Sunday 28 November 2010

First love

 

We are sure almost everybody remembers his/her first teenage love, his/her first date, and, of course, his/her first kiss. Despite actual age, or whatever circumstances each person had, we think there is a common denominator for all those situations, something all them share. We talk about the lack of real life experience of those persons, discovering what we think is probably the most important aspect of human life.

Inexperienced as everybody is in first love experience, after the person gets a more or less explicit confirmation by his/her partner that both of them are together, the typical question they make themselves immediately after is “and now, what?”.

Unable to answer this question in a precise way, then those fortunate ones that enjoy that situation may start behaving strangely, incoherently, inconsistently just because they have never gone through that before.

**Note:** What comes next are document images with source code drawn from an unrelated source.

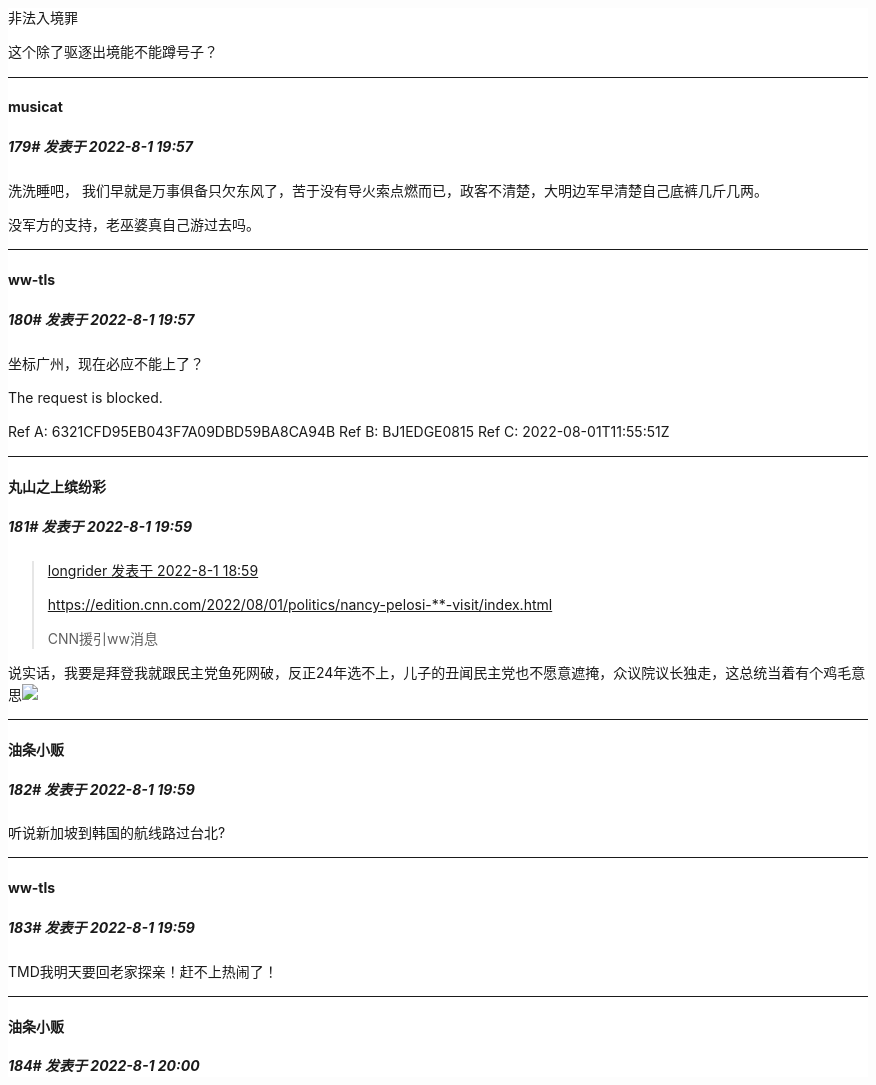 非法入境罪

这个除了驱逐出境能不能蹲号子？

*****

####  musicat  
##### 179#       发表于 2022-8-1 19:57

洗洗睡吧，
我们早就是万事俱备只欠东风了，苦于没有导火索点燃而已，政客不清楚，大明边军早清楚自己底裤几斤几两。

没军方的支持，老巫婆真自己游过去吗。

*****

####  ww-tls  
##### 180#       发表于 2022-8-1 19:57

坐标广州，现在必应不能上了？

The request is blocked.

Ref A: 6321CFD95EB043F7A09DBD59BA8CA94B Ref B: BJ1EDGE0815 Ref C: 2022-08-01T11:55:51Z



*****

####  丸山之上缤纷彩  
##### 181#       发表于 2022-8-1 19:59

<blockquote><a href="httphttps://bbs.saraba1st.com/2b/forum.php?mod=redirect&amp;goto=findpost&amp;pid=56898249&amp;ptid=2084615" target="_blank">longrider 发表于 2022-8-1 18:59</a>

https://edition.cnn.com/2022/08/01/politics/nancy-pelosi-**-visit/index.html

CNN援引ww消息</blockquote>
说实话，我要是拜登我就跟民主党鱼死网破，反正24年选不上，儿子的丑闻民主党也不愿意遮掩，众议院议长独走，这总统当着有个鸡毛意思<img src="https://static.saraba1st.com/image/smiley/face2017/067.png" referrerpolicy="no-referrer">

*****

####  油条小贩  
##### 182#       发表于 2022-8-1 19:59

听说新加坡到韩国的航线路过台北?

*****

####  ww-tls  
##### 183#       发表于 2022-8-1 19:59

TMD我明天要回老家探亲！赶不上热闹了！

*****

####  油条小贩  
##### 184#       发表于 2022-8-1 20:00
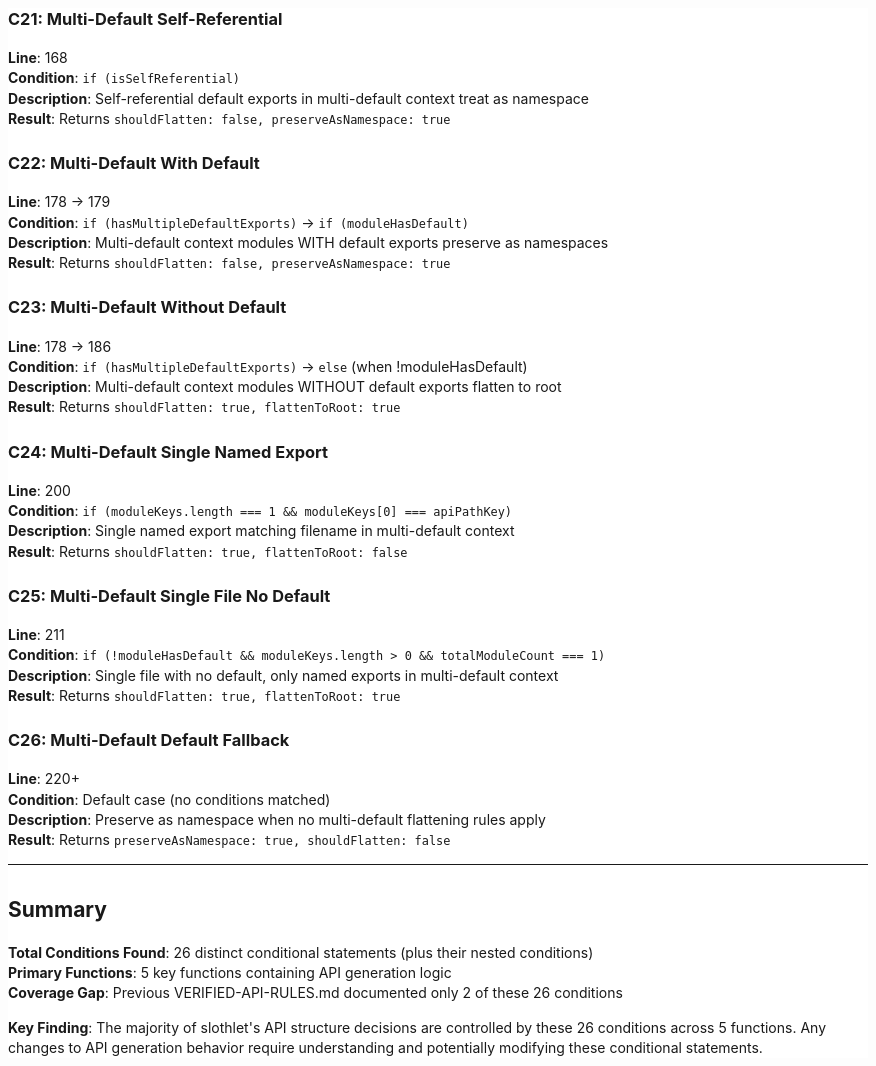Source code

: ### C21: Multi-Default Self-Referential

**Line**: 168  
**Condition**: `if (isSelfReferential)`  
**Description**: Self-referential default exports in multi-default context treat as namespace  
**Result**: Returns `shouldFlatten: false, preserveAsNamespace: true`

### C22: Multi-Default With Default

**Line**: 178 → 179  
**Condition**: `if (hasMultipleDefaultExports)` → `if (moduleHasDefault)`  
**Description**: Multi-default context modules WITH default exports preserve as namespaces  
**Result**: Returns `shouldFlatten: false, preserveAsNamespace: true`

### C23: Multi-Default Without Default

**Line**: 178 → 186  
**Condition**: `if (hasMultipleDefaultExports)` → `else` (when !moduleHasDefault)  
**Description**: Multi-default context modules WITHOUT default exports flatten to root  
**Result**: Returns `shouldFlatten: true, flattenToRoot: true`

### C24: Multi-Default Single Named Export

**Line**: 200  
**Condition**: `if (moduleKeys.length === 1 && moduleKeys[0] === apiPathKey)`  
**Description**: Single named export matching filename in multi-default context  
**Result**: Returns `shouldFlatten: true, flattenToRoot: false`

### C25: Multi-Default Single File No Default

**Line**: 211  
**Condition**: `if (!moduleHasDefault && moduleKeys.length > 0 && totalModuleCount === 1)`  
**Description**: Single file with no default, only named exports in multi-default context  
**Result**: Returns `shouldFlatten: true, flattenToRoot: true`

### C26: Multi-Default Default Fallback

**Line**: 220+  
**Condition**: Default case (no conditions matched)  
**Description**: Preserve as namespace when no multi-default flattening rules apply  
**Result**: Returns `preserveAsNamespace: true, shouldFlatten: false`

---

## Summary

**Total Conditions Found**: 26 distinct conditional statements (plus their nested conditions)  
**Primary Functions**: 5 key functions containing API generation logic  
**Coverage Gap**: Previous VERIFIED-API-RULES.md documented only 2 of these 26 conditions

**Key Finding**: The majority of slothlet's API structure decisions are controlled by these 26 conditions across 5 functions. Any changes to API generation behavior require understanding and potentially modifying these conditional statements.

Older people, when watching them, probably smile and justify them remembering their own experiences…

After this experience, which frequently turns to nothing (how many people do you know that have ended up sharing their lives with their very first love?), people are supposed to get more mature, and manage better and better their next experiences until they settle down. This is what actually happens, but, as nobody’s perfect, there are always clamorous exceptions.

Enter the Gorilla (aka Big Ape Steve) to demonstrate the case for us:

The not-really-so-successful first smartphone experience by this guys was windows mobile, who was quickly wiped out by Nokia and particularly Blackberry like the best football player in the grade at school usually takes the most glamorous cheerleader from her previous boyfriend.

And now these guys come back… supposedly having learnt from the past. Not really being precise with the product positioning (consumer versus enterprise, work versus fun, or any other user segmentation you want), as you may recall from the “Really!” marketing campaign, not they seem to be willing to demonstrate the world precisely that: They have learnt from the past, and they are different from what they used to be: If Mobile was for work, Phone 7 is for fun.

Learnt what from when? For God’s sake, with less apps than Apple or Android, with less developers than the formers, with less brand recognition, and with precedents like Zune dramatically behind iTunes, how can they claim any strength in the consumer world, in fun?

If there had to be any strength within these guys, it would be clearly related to the enterprise market with the supposedly easy integration on the Office Suite within their OS… though we can hardly imagine, besides email and very basic usage of Excel or Word, any intensive use of Office documents in a screen smaller than a tablet.

Again erratic, inconsistent, and eventually behaving like a teenager who just came home after his first kiss: “so now what?”. And while they make their minds up, market will keep being rushed by Apples, Androids and even Nokias and Blackberries who might have eaten the pie and just leave the crumbs for them when they decide something consistent.

As we said before, nobody’s perfect. Still, you may always find one which is even less than anybody else.